Das Ministerium gibt neue Gutachten in Auftrag
Der Leiter der Abteilung Nukleare Sicherheit und Strahlenschutz des Ministeriums, Gerrit Niehaus, bemängelte in dem Memo, dass die Autoren des TÜV zu weit gefasst seien und einige Aussagen nicht belegen würden. Irgendwann ist von „Spekulation“ die Rede. Ein anderer sagt, dass der Standard einer Bewertung nicht benannt oder “verschleiert” wird. Der TÜV wurde nicht mit der „Erstellung einer umfassenden Sicherheitsbeurteilung“ beauftragt, sondern kam zu dem Schluss: „Aus sicherheitstechnischer Sicht bestehen daher keine Bedenken für den Weiterbetrieb“. Das Bundesumweltministerium hält dies für nicht hinnehmbar. Der bayerische Ministeriumssprecher sagte hingegen: „Bei der Bewertung zentraler und kritischer Fragen sollte die bestmögliche Expertise herangezogen werden.“ Deshalb habe das Ministerium “sowohl ein sicherheitsrelevantes Gutachten als auch ein Rechtsgutachten” in Auftrag gegeben. Daher würden Sicherheitsbedenken “einer vorübergehenden Verlängerung der Amtszeit nicht im Wege stehen”.

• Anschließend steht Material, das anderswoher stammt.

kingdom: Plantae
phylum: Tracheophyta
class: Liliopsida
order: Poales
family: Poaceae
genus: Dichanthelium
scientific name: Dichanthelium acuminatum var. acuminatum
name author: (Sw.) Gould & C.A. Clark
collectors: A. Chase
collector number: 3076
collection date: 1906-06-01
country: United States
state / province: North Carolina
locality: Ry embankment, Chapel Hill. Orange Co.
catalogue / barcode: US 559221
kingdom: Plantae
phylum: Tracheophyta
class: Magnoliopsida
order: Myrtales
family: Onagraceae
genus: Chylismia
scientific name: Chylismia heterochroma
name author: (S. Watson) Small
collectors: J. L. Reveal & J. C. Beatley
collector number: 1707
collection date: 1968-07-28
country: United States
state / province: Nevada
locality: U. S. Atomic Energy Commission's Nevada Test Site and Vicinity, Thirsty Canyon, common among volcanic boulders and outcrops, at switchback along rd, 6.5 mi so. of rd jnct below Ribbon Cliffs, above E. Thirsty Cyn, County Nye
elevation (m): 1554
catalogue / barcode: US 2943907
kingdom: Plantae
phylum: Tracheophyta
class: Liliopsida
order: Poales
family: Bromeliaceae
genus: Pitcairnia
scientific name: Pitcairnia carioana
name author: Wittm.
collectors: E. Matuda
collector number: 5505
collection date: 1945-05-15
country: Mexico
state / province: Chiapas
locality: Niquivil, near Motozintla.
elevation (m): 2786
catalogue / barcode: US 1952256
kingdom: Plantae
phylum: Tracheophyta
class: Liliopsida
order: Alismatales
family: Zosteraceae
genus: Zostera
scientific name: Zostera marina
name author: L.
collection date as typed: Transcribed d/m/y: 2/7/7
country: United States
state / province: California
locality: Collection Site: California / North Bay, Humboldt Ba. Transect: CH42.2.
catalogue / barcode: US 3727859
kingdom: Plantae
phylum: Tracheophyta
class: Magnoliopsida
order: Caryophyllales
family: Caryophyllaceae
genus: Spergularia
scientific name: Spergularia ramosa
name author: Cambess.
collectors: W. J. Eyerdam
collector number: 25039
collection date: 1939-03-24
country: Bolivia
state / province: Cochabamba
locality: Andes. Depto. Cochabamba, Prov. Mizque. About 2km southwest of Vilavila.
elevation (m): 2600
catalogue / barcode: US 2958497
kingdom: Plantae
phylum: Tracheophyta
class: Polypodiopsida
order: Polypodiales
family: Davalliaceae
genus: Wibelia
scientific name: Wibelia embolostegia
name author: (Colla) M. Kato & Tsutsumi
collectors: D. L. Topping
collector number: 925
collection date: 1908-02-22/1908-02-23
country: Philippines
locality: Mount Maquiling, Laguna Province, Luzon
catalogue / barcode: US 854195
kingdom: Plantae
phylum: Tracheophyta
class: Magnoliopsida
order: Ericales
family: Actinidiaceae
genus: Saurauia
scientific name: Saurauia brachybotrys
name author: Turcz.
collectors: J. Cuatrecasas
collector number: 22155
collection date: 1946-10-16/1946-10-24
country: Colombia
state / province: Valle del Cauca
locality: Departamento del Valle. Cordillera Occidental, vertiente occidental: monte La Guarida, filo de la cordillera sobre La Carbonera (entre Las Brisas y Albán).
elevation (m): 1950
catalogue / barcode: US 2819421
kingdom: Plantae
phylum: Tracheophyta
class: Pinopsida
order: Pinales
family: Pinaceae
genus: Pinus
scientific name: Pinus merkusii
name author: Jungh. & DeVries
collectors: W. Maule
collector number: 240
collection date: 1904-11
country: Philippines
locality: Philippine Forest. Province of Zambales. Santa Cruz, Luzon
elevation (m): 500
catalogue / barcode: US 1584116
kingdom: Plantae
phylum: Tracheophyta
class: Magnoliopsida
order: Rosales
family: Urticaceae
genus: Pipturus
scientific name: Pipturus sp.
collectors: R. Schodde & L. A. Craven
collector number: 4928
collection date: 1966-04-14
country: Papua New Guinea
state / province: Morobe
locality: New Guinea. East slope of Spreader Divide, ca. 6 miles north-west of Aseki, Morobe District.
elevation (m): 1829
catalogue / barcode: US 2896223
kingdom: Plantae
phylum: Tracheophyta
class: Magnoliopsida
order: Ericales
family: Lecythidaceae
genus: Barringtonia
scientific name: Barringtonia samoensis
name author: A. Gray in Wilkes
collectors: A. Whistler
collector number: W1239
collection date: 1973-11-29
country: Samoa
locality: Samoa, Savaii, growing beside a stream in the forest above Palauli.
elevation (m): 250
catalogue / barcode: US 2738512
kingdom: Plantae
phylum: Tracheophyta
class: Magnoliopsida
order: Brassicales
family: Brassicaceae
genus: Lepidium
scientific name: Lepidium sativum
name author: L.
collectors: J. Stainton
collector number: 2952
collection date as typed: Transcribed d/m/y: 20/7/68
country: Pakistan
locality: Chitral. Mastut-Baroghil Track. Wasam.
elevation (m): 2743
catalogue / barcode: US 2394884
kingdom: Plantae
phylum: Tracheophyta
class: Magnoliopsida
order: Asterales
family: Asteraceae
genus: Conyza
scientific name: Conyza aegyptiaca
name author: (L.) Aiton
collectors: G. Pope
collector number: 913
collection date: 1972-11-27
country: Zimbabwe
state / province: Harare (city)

Weiterbetrieb ist „unkalkulierbares Risiko“
Der Vorsitzende des Bayerischen Naturschutzbundes hält den Weiterbetrieb der Atomkraftwerke in Bayern für ein “unkalkulierbares Risiko”. „Wir haben 600 Atomkraftwerke auf der ganzen Welt, sechs davon sind beschädigt – Harrisburg, Tschernobyl und vier Blöcke in Fukushima“, sagte Richard Mergner den Nürnberger Nachrichten. „Wir haben auch kein Depot. Es ist, als würde man in ein Flugzeug steigen und keine Landebahn haben.“ Der Leiter des Bundesamtes für kerntechnische Entsorgungssicherheit (Base), Wolfram König, forderte „eine neue Risikobewertung“ der Atomkraft, „auch und gerade im Kontext des Krieges in der Ukraine“, wie er dem sagte Fachpublikation “Tagesspiegel Hintergrund”. Das von Russland beschlagnahmte AKW Saporischschja war zuvor erneut unter Beschuss geraten, weshalb die Internationale Atomenergiebehörde (IAEO) besorgt ist. Die Kriegsparteien beschuldigen sich gegenseitig. Industriepräsident Siegfried Russwurm forderte derweil, Vorkehrungen zu treffen, damit der Betrieb der deutschen Kernkraftwerke über das Jahresende hinaus verlängert werden könne. „Politik und Wirtschaft sollten alles für eine mögliche vorübergehende Wiederaufnahme des Betriebs vorbereiten. Und wenn wir es dann nicht brauchen, freuen wir uns“, sagte der Chef des Bundesverbandes der Deutschen Industrie der dpa.
“Zeit ist um”
Vor dem viel diskutierten Stretch-Modus, also der erweiterten Nutzung von Stromtreibstoff, warnte der BDI-Chef: „Die Zeit wird knapp.“ Bis zu den Ergebnissen des aktuellen Stresstests werden weiterhin Kernbrennstäbe verbraucht. “Dann wird das Verlängerungsproblem bald gelöst sein.” Für den Chef des Energiekonzerns Eon, der die Isar 2 betreibt, ist die Weiterverwendung „vorerst erledigt“. Dies sei im März erneut mit der Regierung besprochen worden, die sich dagegen entschieden habe, sagte Leonhard Birnbaum der Frankfurter Allgemeinen Sonntagszeitung. Nun werden die Ergebnisse des aktuellen Stresstests im Strommarkt abgewartet. Die Politik muss entscheiden. Wenn sie auf dieser Grundlage zur Neubewertung kommen, “werden wir uns sehr ernsthaft bemühen, den Betrieb des Kernkraftwerks zu ermöglichen.” Auf die Frage, ob die bereits vom Netz genommenen Kernreaktoren von Eon wieder in Betrieb genommen werden könnten, sagte Birnbaum: „Die Betriebsgenehmigungen für diese Anlagen sind abgelaufen und das lässt sich nicht mit einem Federstrich heilen zu ihnen.“ Dies ist keine relevante Diskussion.